I am going through this paper on the proof (or better conditions) for convergence of CARLA system by Rodriguez et al (2011). Since I do not come from a pure mathematical background, I need some assistance in understanding parts of the proof or some direction towards understanding the proof, as put forth by the author. I'll try to be brief so as to get to the point but feel free to ask me to add parts that may help you answer the question better. The bold text is from the paper and then italic texts are my comments/observations/questions.

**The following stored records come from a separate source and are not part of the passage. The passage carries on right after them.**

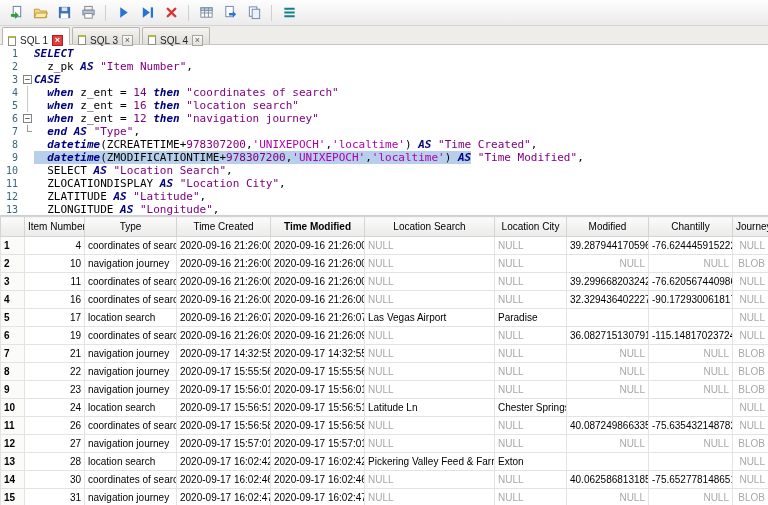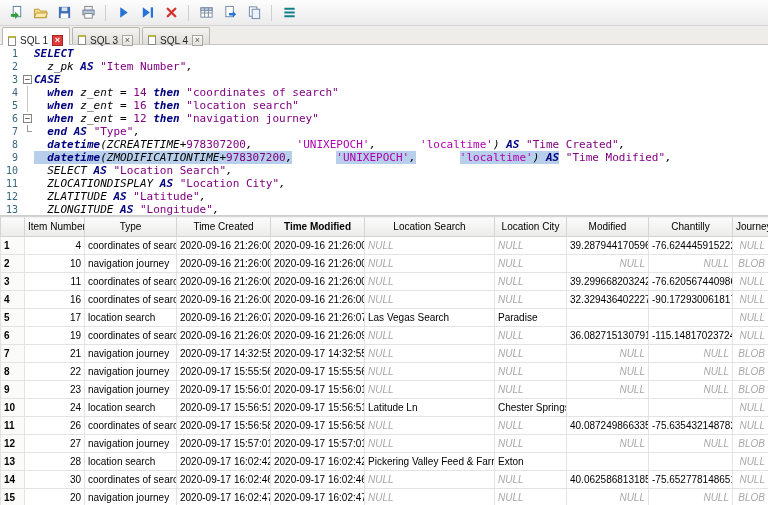--- a/index.html
+++ b/index.html
@@ -41,39 +41,39 @@
         color:#36677e; font-size:10px; }
   .foldcol { width:12px; flex:none; position:relative; }
   .foldbox { position:absolute; left:1px; top:2px; width:9px; height:9px;
              border:1px solid #848484; background:#fff; font-size:9px; line-height:6px;
              text-align:center; color:#333; cursor:pointer; }
   .foldv { position:absolute; left:5px; top:0; bottom:0; width:1px; background:#c8c8c8; }
   .foldend { position:absolute; left:5px; top:0; width:5px; height:7px;
              border-left:1px solid #999; border-bottom:1px solid #999; }
   .ecode { white-space:pre; }
   .tok-kw { color:#000080; font-weight:bold;font-style:italic; }
-  .tok-pl { color:#000;font-style:italic; }
+  .tok-pl { color:#000; }
   .tok-str { color:#800080; }
-  .tok-sstr { color:#b000b0;margin-left:44px; }
+  .tok-sstr { color:#b000b0; }
   .tok-num { color:#800080; }
   .sel { background:#b7cfea; }
 
   
   .gridwrap { width:768px; overflow:hidden; }
   table { border-collapse:collapse; table-layout:fixed; width:768px; font-size:10px; }
   th { height:20px; background:linear-gradient(#fbfbfb,#ebebea);
        border:1px solid #d4d4d4; font-weight:normal; text-align:center;
        padding:0 3px; overflow:hidden; white-space:nowrap; cursor:pointer; }
   th.bold { font-weight:bold; }
   td { height:18px; border:1px solid #e3e3e3; padding:0 3px; overflow:hidden;
        white-space:nowrap; background:#fff; }
   td.rowhdr { font-weight:bold; background:#fbfbfa; }
   .al-right { text-align:right; }
   .al-left { text-align:left; }
-  td.nullval { color:#a8a8a8; font-style:italic; }
+  td.nullval { color:#a8a8a8; }
 </style>
 </head>
 <body>
 
 <div class="app">
   <div class="toolbar" id="toolbar">
       <button class="tbtn">
         <span class="ticon">
           <svg width="15" height="15" viewBox="0 0 16 16">
             <rect x="4.5" y="1.5" width="8" height="11" fill="#fff" stroke="#5a7ca8"></rect>
@@ -275,21 +275,21 @@
             <td class="al-right">32.3294364022273</td>
             <td class="al-right">-90.1729300618172</td>
             <td class="al-right nullval">NULL</td>
           </tr>
           <tr>
             <td class="rowhdr al-left">5</td>
             <td class="al-right">17</td>
             <td class="al-left">location search</td>
             <td class="al-left">2020-09-16 21:26:07</td>
             <td class="al-left">2020-09-16 21:26:07</td>
-            <td class="al-left">Las Vegas Search</td>
+            <td class="al-left">Las Vegas Airport</td>
             <td class="al-left">Paradise</td>
             <td class="al-right"></td>
             <td class="al-right"></td>
             <td class="al-right nullval">NULL</td>
           </tr>
           <tr>
             <td class="rowhdr al-left">6</td>
             <td class="al-right">19</td>
             <td class="al-left">coordinates of search</td>
             <td class="al-left">2020-09-16 21:26:09</td>
@@ -391,21 +391,21 @@
             <td class="al-left">2020-09-17 16:02:46</td>
             <td class="al-left">2020-09-17 16:02:46</td>
             <td class="al-left nullval">NULL</td>
             <td class="al-left nullval">NULL</td>
             <td class="al-right">40.0625868131854</td>
             <td class="al-right">-75.6527781486511</td>
             <td class="al-right nullval">NULL</td>
           </tr>
           <tr>
             <td class="rowhdr al-left">15</td>
-            <td class="al-right">20</td>
+            <td class="al-right">31</td>
             <td class="al-left">navigation journey</td>
             <td class="al-left">2020-09-17 16:02:47</td>
             <td class="al-left">2020-09-17 16:02:47</td>
             <td class="al-left nullval">NULL</td>
             <td class="al-left nullval">NULL</td>
             <td class="al-right nullval">NULL</td>
             <td class="al-right nullval">NULL</td>
             <td class="al-right nullval">BLOB</td>
           </tr>
         </tbody>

We start from certain conditions which we hereby assume to be correct. Given a pdf $f_t(a)$ at time $t$ defined over the action space $A$ such that $a \in A$. Given, the sequence of pdfs generated over time is a Markovian process and the expected value of $f_{t+1}(a)$ is
\begin{equation} \bar{f}_{t+1}(a) = f_t(a) \left( \bar{\gamma}_t + \dfrac{\alpha \hspace{1mm} \bar{G}_t(a)}{f_t(a)} \right) \end{equation}
where $\bar{G}(a) = \int_{-\infty}^{+\infty} f_t(z) \hspace{1mm} \beta_t(z) \hspace{1mm} e^{\dfrac{1}{2} \left( \dfrac{a - z}{\lambda} \right)} dz$
From the above equation, the following holds for the first derivative of this pdf function
\begin{equation} \begin{matrix} \dfrac{\partial f_t}{\partial t} < 0 & \text{for} \left( \bar{\gamma}_t + \dfrac{\alpha \hspace{1mm} \bar{G}_t(a)}{f_t(a)} \right) < 1 \end{matrix} \end{equation}
\begin{equation} \begin{matrix} \dfrac{\partial f_t}{\partial t} = 0 & \text{for} \left( \bar{\gamma}_t + \dfrac{\alpha \hspace{1mm} \bar{G}_t(a)}{f_t(a)} \right) = 1 \end{matrix} \end{equation}
\begin{equation} \begin{matrix} \dfrac{\partial f_t}{\partial t} > 0 & \text{for} \left( \bar{\gamma}_t + \dfrac{\alpha \hspace{1mm} \bar{G}_t(a)}{f_t(a)} \right) > 1 \end{matrix} \end{equation}
Here,
$\bar{\gamma}_t$ is constant $\forall a \in A$ and
$\int_{-\infty}^{+\infty}f(z)dz = 1$.
This implies
$\exists_{b_1,b_2 \in A}$ s.t. $\dfrac{\bar{G}_t(b_1)}{f_t(b_1)} \neq \dfrac{\bar{G}_t(b_2)}{f_t(b_2)}$
$\implies \exists_{A^+, A^- \subset A, A^+ \cap A^- = 0}, \forall _{a^+ \in A^+,a^- \in A^-}$, s.t.
$\left(\dfrac{\partial f_t(a^+)}{\partial t} > 0 \right) \land \left( \dfrac{\partial f_t(a^-)}{\partial t} < 0 \right)$.**
Here I suppose it means that given the integral of $f_t(a)$ over $\mathbb{R}$ is unity and $\bar{\gamma}_t$ is a constant, the sign of the first derivative of the pdf is dictated by the value of ratio $\dfrac{\bar{G}_t (a)}{f_t (a)}$, as also expressed later. If this ratio is unequal for two points in the action space $b_1, b_2$, then there are indeed regions where the first derivative is both positive and negative. Is this reasoning correct? Is this some kind of inference from mean-value theorem or something else?
The paper continues,
From logical implication from equation above, it can be assured that the sign of $\dfrac{\partial f_t (a)}{\partial t}$ will be determined by the ratio $\dfrac{\bar{G}_t (a)}{f_t (a)}$. Notice subsets $A^+$ and $A^−$ are composed by the elements of $A$ that have not reached their value for the probability density function in equilibrium with $\bar{G}_t (a)$. That is, the $A^+$ subset is composed by all $a \in A$ is too small with respect to $\bar{G}_t (a)$ and vice versa for $A^−$.
What does this last paragraph mean? What does it mean for the elements of $A$ to not have reached their value for pdf in equilibrium with $\bar{G}_t (a)$?